Going Further

Optional integrations, security options, and help if something goes wrong.
﻿
Table of contents
Prerequisites
JWT Based Authentication
Technical Notes
Troubleshooting
PrerequisitesBefore using JWT-based authentication, you need:
Server-side token exchange
Your backend must be able to request a widget JWT for the current user (e.g. after the user logs in). The widget does not call our API; it only reads the JWT from a cookie that your server has set.
Unibo API key
Your backend needs an API key to call the Unibo token endpoint. If you don’t have one, contact your Unibo account manager or support.
﻿
JWT Based AuthenticationFor integrations that need stricter security.
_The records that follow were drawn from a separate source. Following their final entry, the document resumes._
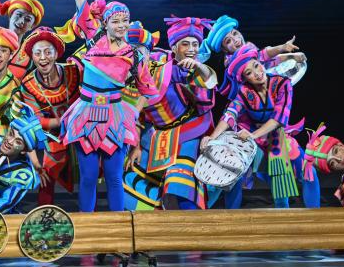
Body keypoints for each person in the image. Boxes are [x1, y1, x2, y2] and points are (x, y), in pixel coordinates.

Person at [60, 0, 158, 212]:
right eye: (116, 21)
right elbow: (81, 3)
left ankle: (119, 229)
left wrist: (134, 111)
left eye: (125, 21)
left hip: (115, 115)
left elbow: (148, 90)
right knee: (89, 177)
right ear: (105, 23)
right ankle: (86, 227)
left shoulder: (134, 55)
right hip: (86, 114)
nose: (122, 25)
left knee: (115, 177)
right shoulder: (93, 40)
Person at [202, 43, 318, 209]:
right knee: (234, 173)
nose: (257, 73)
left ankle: (315, 216)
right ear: (245, 78)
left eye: (256, 66)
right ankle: (230, 219)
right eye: (249, 73)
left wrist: (253, 135)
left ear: (261, 63)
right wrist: (212, 137)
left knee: (307, 171)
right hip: (253, 140)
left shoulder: (282, 83)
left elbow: (278, 119)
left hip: (276, 136)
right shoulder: (244, 92)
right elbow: (230, 113)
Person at [124, 16, 217, 210]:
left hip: (187, 131)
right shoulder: (125, 80)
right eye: (131, 51)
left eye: (194, 44)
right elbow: (137, 119)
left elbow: (207, 82)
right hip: (158, 135)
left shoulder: (165, 69)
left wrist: (199, 66)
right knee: (129, 177)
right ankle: (155, 223)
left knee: (179, 183)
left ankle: (187, 224)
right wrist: (136, 147)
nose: (136, 56)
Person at [9, 26, 80, 205]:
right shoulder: (29, 83)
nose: (43, 58)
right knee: (47, 174)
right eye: (38, 53)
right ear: (32, 57)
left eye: (48, 52)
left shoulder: (74, 72)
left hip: (82, 131)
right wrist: (60, 122)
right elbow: (34, 120)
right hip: (55, 136)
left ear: (56, 54)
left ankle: (94, 215)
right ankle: (43, 215)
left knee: (92, 172)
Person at [203, 14, 303, 97]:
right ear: (224, 49)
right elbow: (263, 55)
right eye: (228, 41)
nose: (236, 40)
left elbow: (267, 61)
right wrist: (284, 49)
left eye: (235, 33)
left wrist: (289, 56)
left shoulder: (248, 48)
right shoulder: (234, 63)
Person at [0, 0, 45, 79]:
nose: (21, 21)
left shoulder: (31, 53)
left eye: (28, 19)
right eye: (18, 15)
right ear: (10, 16)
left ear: (31, 27)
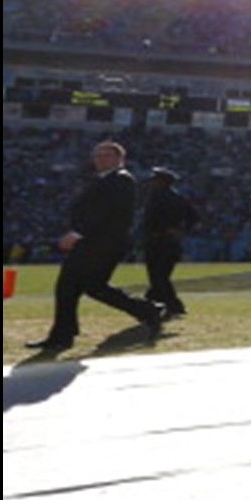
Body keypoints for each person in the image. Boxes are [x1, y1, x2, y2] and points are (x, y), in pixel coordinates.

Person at [24, 140, 166, 350]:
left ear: (119, 159)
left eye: (106, 155)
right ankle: (147, 310)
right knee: (92, 287)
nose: (100, 159)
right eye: (98, 155)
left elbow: (104, 212)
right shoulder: (105, 179)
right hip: (96, 243)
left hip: (100, 244)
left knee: (69, 287)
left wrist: (76, 233)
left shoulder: (121, 180)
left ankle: (62, 336)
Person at [141, 166, 199, 318]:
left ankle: (172, 305)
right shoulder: (178, 197)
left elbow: (149, 221)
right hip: (171, 242)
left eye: (155, 179)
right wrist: (180, 230)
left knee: (158, 276)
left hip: (157, 242)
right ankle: (153, 302)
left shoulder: (156, 197)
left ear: (161, 181)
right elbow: (194, 218)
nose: (152, 182)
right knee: (161, 276)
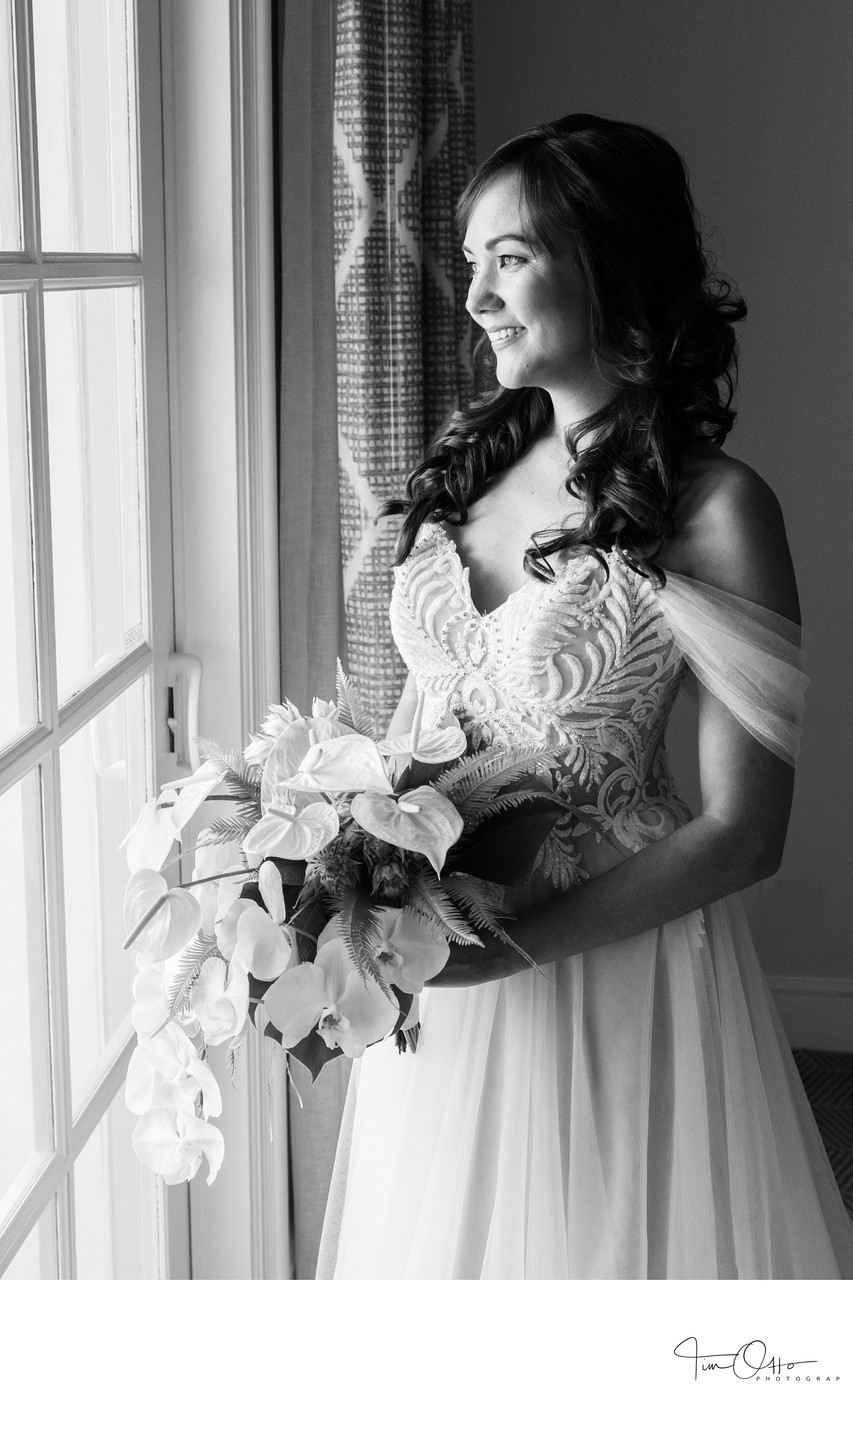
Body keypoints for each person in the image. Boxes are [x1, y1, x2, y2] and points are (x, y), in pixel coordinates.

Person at [316, 114, 853, 1279]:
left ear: (608, 261)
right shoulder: (473, 462)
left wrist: (514, 952)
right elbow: (429, 718)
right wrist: (347, 856)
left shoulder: (714, 508)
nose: (475, 300)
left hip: (606, 954)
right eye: (471, 264)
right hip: (445, 946)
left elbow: (744, 831)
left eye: (509, 259)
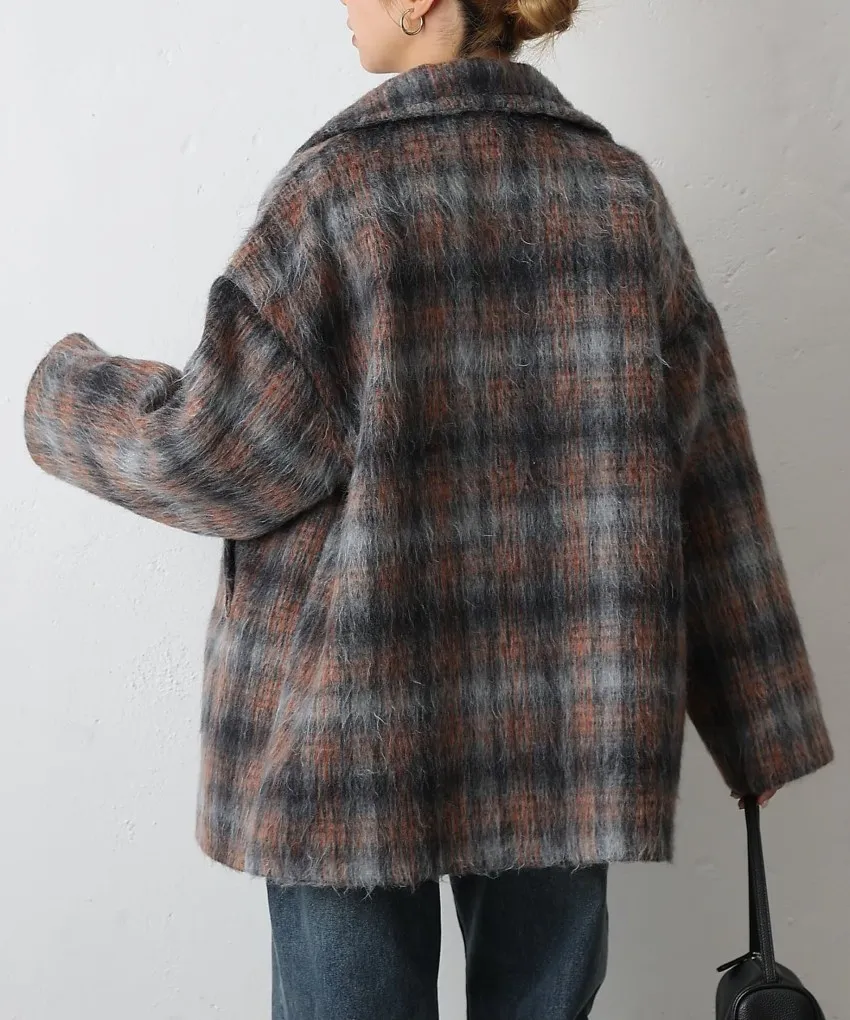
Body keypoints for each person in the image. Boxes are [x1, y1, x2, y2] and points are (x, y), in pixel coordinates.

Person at [23, 0, 834, 1017]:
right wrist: (753, 723)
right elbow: (706, 473)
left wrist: (62, 393)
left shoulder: (339, 196)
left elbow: (215, 452)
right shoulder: (620, 197)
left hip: (349, 729)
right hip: (566, 729)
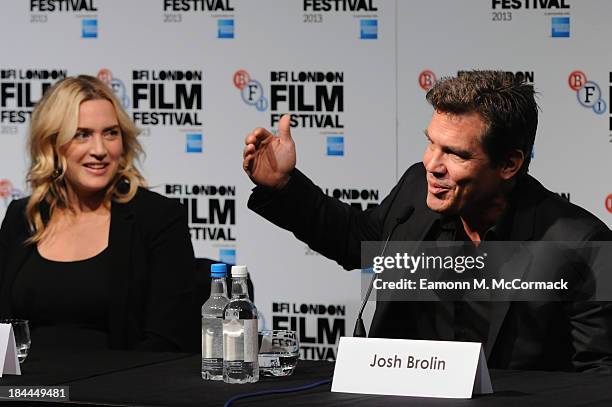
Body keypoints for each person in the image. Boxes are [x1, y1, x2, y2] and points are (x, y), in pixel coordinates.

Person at [243, 71, 612, 372]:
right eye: (431, 143)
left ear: (509, 164)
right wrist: (284, 186)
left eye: (455, 153)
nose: (432, 165)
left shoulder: (583, 245)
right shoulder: (415, 189)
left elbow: (599, 377)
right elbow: (354, 238)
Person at [0, 75, 197, 352]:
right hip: (24, 391)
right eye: (82, 134)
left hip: (116, 392)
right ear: (53, 143)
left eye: (110, 133)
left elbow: (168, 338)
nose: (100, 150)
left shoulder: (157, 217)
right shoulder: (22, 215)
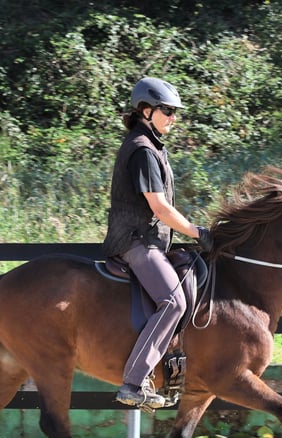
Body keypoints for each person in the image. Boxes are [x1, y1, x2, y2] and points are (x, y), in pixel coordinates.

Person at [102, 76, 213, 409]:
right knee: (173, 302)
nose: (173, 118)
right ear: (145, 110)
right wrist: (197, 232)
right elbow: (159, 207)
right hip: (136, 242)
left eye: (174, 112)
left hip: (149, 241)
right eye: (167, 111)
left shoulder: (150, 146)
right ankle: (134, 383)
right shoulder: (142, 150)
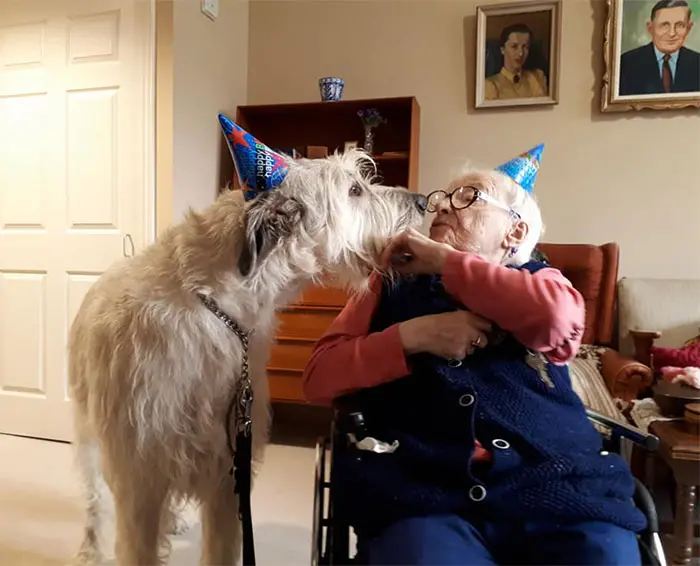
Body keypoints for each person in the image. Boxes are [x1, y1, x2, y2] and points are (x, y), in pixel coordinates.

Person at [302, 144, 646, 565]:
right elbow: (319, 376)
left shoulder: (541, 282)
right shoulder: (389, 283)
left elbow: (558, 323)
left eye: (468, 197)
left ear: (515, 233)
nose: (444, 206)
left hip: (557, 485)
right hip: (424, 489)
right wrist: (414, 335)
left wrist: (446, 263)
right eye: (441, 199)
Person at [619, 0, 700, 95]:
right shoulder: (627, 63)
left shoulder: (697, 62)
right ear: (650, 28)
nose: (672, 33)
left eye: (680, 25)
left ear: (688, 28)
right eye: (665, 25)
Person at [484, 24, 548, 100]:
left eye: (525, 47)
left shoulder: (537, 77)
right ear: (502, 49)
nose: (521, 53)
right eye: (514, 46)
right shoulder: (491, 85)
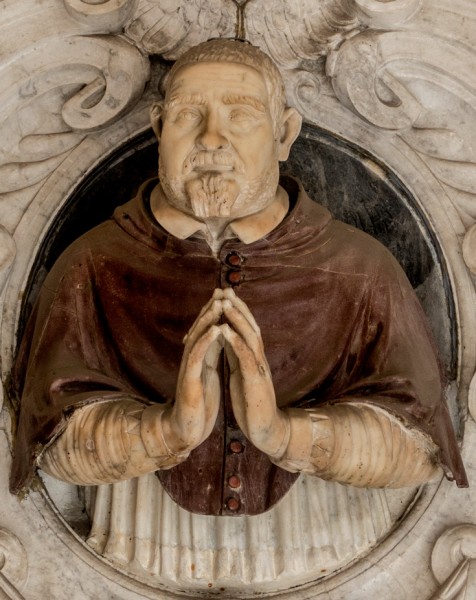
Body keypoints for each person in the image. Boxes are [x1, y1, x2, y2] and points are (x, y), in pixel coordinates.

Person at [9, 39, 467, 585]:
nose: (210, 139)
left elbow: (418, 447)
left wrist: (284, 434)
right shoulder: (93, 266)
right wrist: (165, 431)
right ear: (158, 129)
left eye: (241, 115)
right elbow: (49, 441)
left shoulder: (361, 269)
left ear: (285, 134)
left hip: (328, 552)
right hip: (143, 554)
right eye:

Your backend requests a JWT from the Unibo API and sets it in a cookie.
NOTE: This is optional today but may be required for future features with higher security requirements.
Required cookie
Cookie
Example
Description
unibo_userToken
eyJhbGciOiJI...
JWT obtained from the Unibo API
﻿
<script>
  document.cookie = "unibo_userToken=eyJhbGciOiJI...; path=/; Secure; SameSite=Lax";
</script>
﻿
<script src="https://<brand-name>.widgets.unibo.io/on-site/widget.js"></script>
How it works:
Player logs in to your site
        ↓
Your backend requests a JWT from the Unibo API
        ↓
Your backend sets the unibo_userToken cookie
        ↓
Widget loads and authenticates using the JWT
        ↓
Tournaments are loaded for this player
﻿
Note: When using JWT authentication, the unibo_userId and unibo_registrationDate cookies are not needed, the JWT contains all required player information.
Technical Notes
Detail
Value
Bundle size
Single file, all dependencies included
Style isolation
Shadow DOM — widget styles never affect your site
z-index
9999 (widget overlays your page when open)
Scroll behavior
Page scroll is locked while the widget is open
TroubleshootingWidget doesn't open when clicking the button
Check that the button ID matches the pattern exactly: unibo-osw-custom-1, unibo-osw-custom-2, etc. The number must be a positive integer. Load the widget script after the button exists in the DOM.
Widget loads but shows no tournaments
Check authentication cookies. Open the browser console and filter by [unibo-widget] — all widget logs are prefixed. Verify that the unibo_userId value matches what's registered in the Unibo platform.
Widget styles are broken
The widget uses Shadow DOM for complete style isolation. If you see unstyled content, verify that your CSP allows 'unsafe-inline' for style-src. Some ad blockers or browser extensions can interfere with Shadow DOM rendering.
Console shows "Authentication failed"
Legacy auth: Verify both unibo_userId and unibo_registrationDate are set and readable (check document.cookie in the console). Ensure the registration date format is valid.
JWT auth: Verify the unibo_userToken cookie contains a valid, non-expired JWT from the Unibo API.